Two hundred yards ahead the spur started to curve, behind the library, behind the black glass tower. The roadbed was wide enough for two lanes. But the radius was too tight to make it safe for two lanes to run side by side at high speed into the corner. Traffic engineers had thought better of it. They had advised a gentler trajectory. They had marked out a single lane through the curve. It was a little wider than a normal lane, to allow for misjudgments. It started way on the left and then swung sharply to the right and cut across the apex of the curve at a more shallow angle.

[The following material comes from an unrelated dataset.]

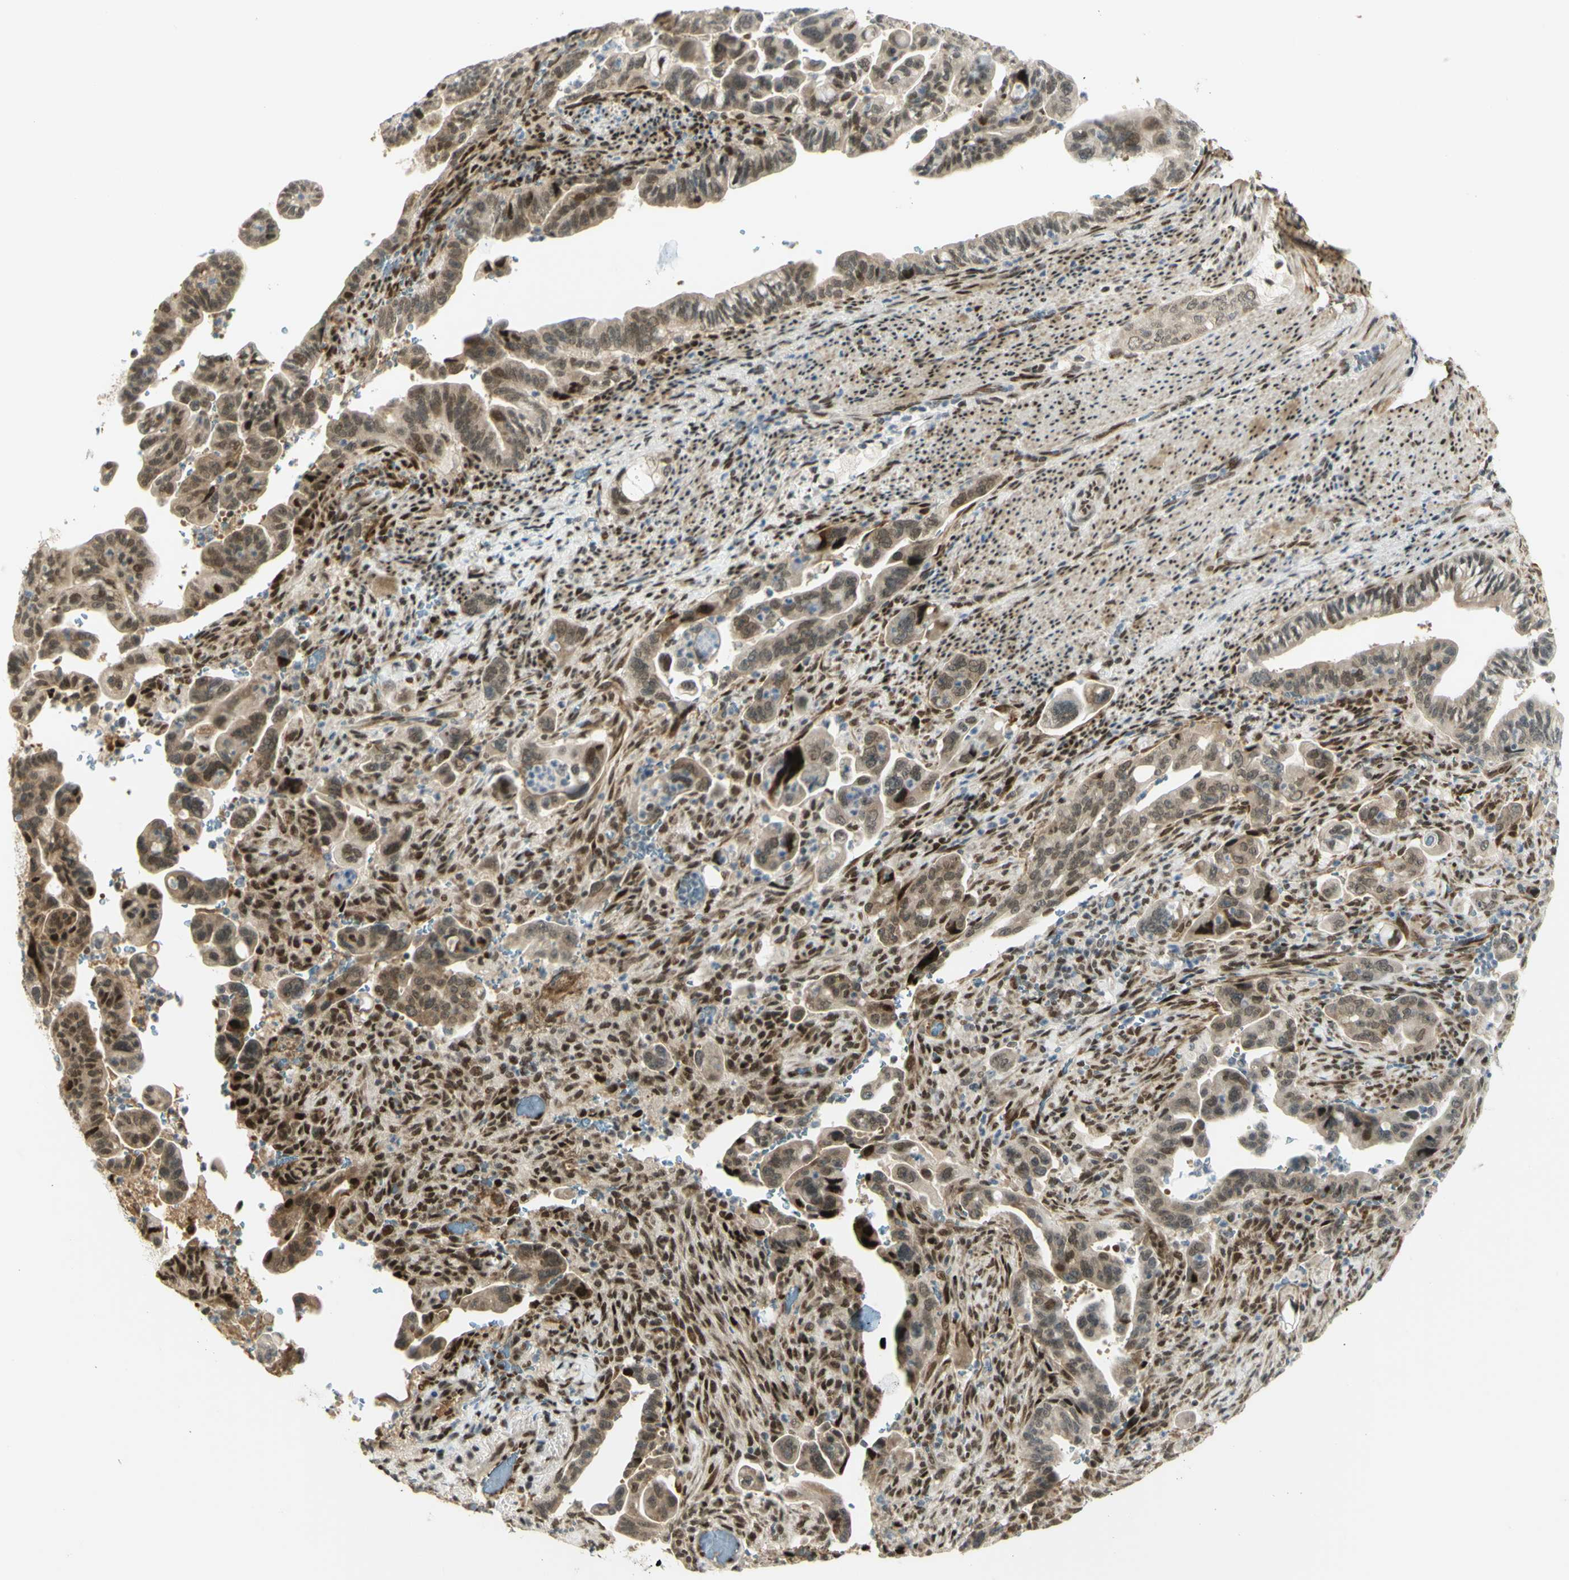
{"staining": {"intensity": "moderate", "quantity": ">75%", "location": "cytoplasmic/membranous,nuclear"}, "tissue": "pancreatic cancer", "cell_type": "Tumor cells", "image_type": "cancer", "snomed": [{"axis": "morphology", "description": "Adenocarcinoma, NOS"}, {"axis": "topography", "description": "Pancreas"}], "caption": "This histopathology image demonstrates immunohistochemistry staining of human pancreatic cancer (adenocarcinoma), with medium moderate cytoplasmic/membranous and nuclear positivity in about >75% of tumor cells.", "gene": "DDX1", "patient": {"sex": "male", "age": 70}}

“Go real slow now,” Reacher said.
The car slowed. Way up ahead of them on the left was a crescent-moon shape of white cross-hatching. Beginning right next to them on the right was a long thin triangle of white cross-hatching. Just lines of paint on the blacktop, but they shepherded people along and kept them safe.
“Pull over,” Reacher said. “Here, on the right.”
“Can’t stop here,” Helen said.
“Like you had a flat. Just pull over. Right here.”
She braked hard and turned the wheel and steered onto the cross-hatched no-man’s-land on their right. They felt the thick painted lines thumping under the tires. A juddery little rhythm. It slowed as she slowed.
She stopped.
“Back up a little,” Reacher said.
She backed up, like she was parallel parking against the concrete parapet.
“Now forward a yard,” Reacher said.
She drove forward a yard.
“OK,” he said.
He wound his window down. The traffic lane on their left was clear and smooth, but the cross-hatched no-man’s-land they were stopped on was covered with grit and trash and debris blown across it by years of passing vehicles. There were cans and bottles and detached mud flaps and tiny cubes of broken headlight glass and plastic splinters from old fender benders. Far away to the left the through traffic rumbled north on a separate bridge. There was a constant stream over there. But they sat for a whole minute before anyone else came the way they had taken. A lone pickup passed close on their left and rocked them with its slipstream. Then the spur went quiet again.